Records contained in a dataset
Content starts
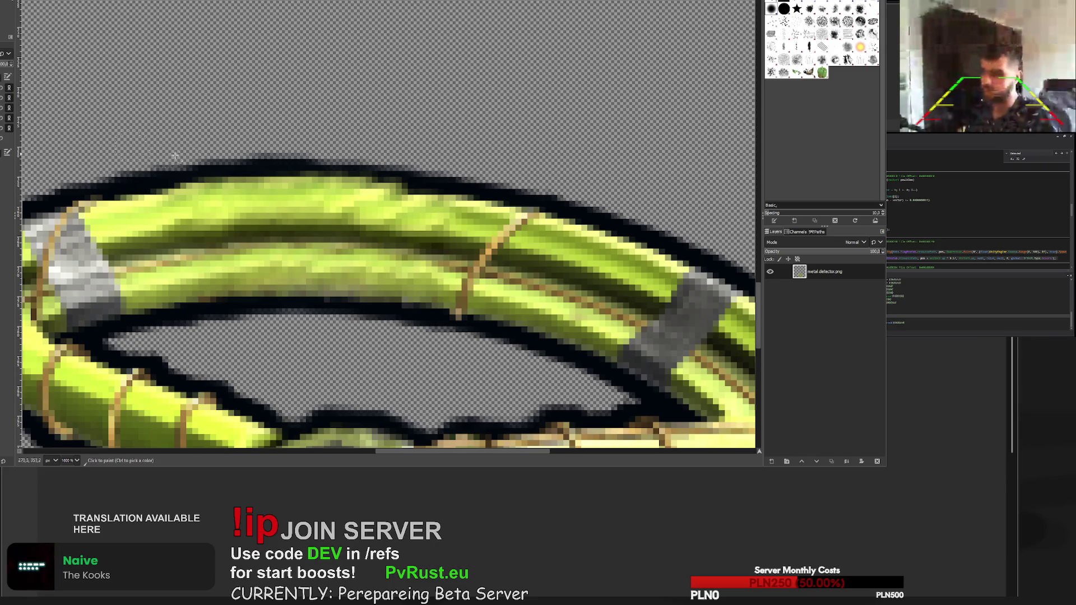
{"action": "mouse_move", "coordinate": [176, 183]}
{"action": "left_mouse_down"}
{"action": "mouse_move", "coordinate": [331, 178]}
{"action": "mouse_move", "coordinate": [449, 194]}
{"action": "mouse_move", "coordinate": [401, 219]}
{"action": "mouse_move", "coordinate": [308, 222]}
{"action": "left_mouse_up"}
{"action": "scroll", "coordinate": [487, 234], "scroll_direction": "down", "scroll_amount": 5, "text": "ctrl"}
{"action": "scroll", "coordinate": [455, 220], "scroll_direction": "up", "scroll_amount": 4, "text": "ctrl"}
{"action": "scroll", "coordinate": [308, 222], "scroll_direction": "down", "scroll_amount": 6, "text": "ctrl"}
{"action": "scroll", "coordinate": [375, 278], "scroll_direction": "up", "scroll_amount": 3, "text": "ctrl"}
{"action": "scroll", "coordinate": [372, 276], "scroll_direction": "down", "scroll_amount": 4, "text": "ctrl"}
Content ends
ASSIGNED TASK
All records above are to be repeated exactly, with the images left out.

OUTPUT FOR THIS TASK
{"action": "mouse_move", "coordinate": [176, 183]}
{"action": "left_mouse_down"}
{"action": "mouse_move", "coordinate": [331, 178]}
{"action": "mouse_move", "coordinate": [449, 194]}
{"action": "mouse_move", "coordinate": [401, 219]}
{"action": "mouse_move", "coordinate": [308, 222]}
{"action": "left_mouse_up"}
{"action": "scroll", "coordinate": [487, 234], "scroll_direction": "down", "scroll_amount": 5, "text": "ctrl"}
{"action": "scroll", "coordinate": [455, 220], "scroll_direction": "up", "scroll_amount": 4, "text": "ctrl"}
{"action": "scroll", "coordinate": [308, 222], "scroll_direction": "down", "scroll_amount": 6, "text": "ctrl"}
{"action": "scroll", "coordinate": [375, 278], "scroll_direction": "up", "scroll_amount": 3, "text": "ctrl"}
{"action": "scroll", "coordinate": [372, 276], "scroll_direction": "down", "scroll_amount": 4, "text": "ctrl"}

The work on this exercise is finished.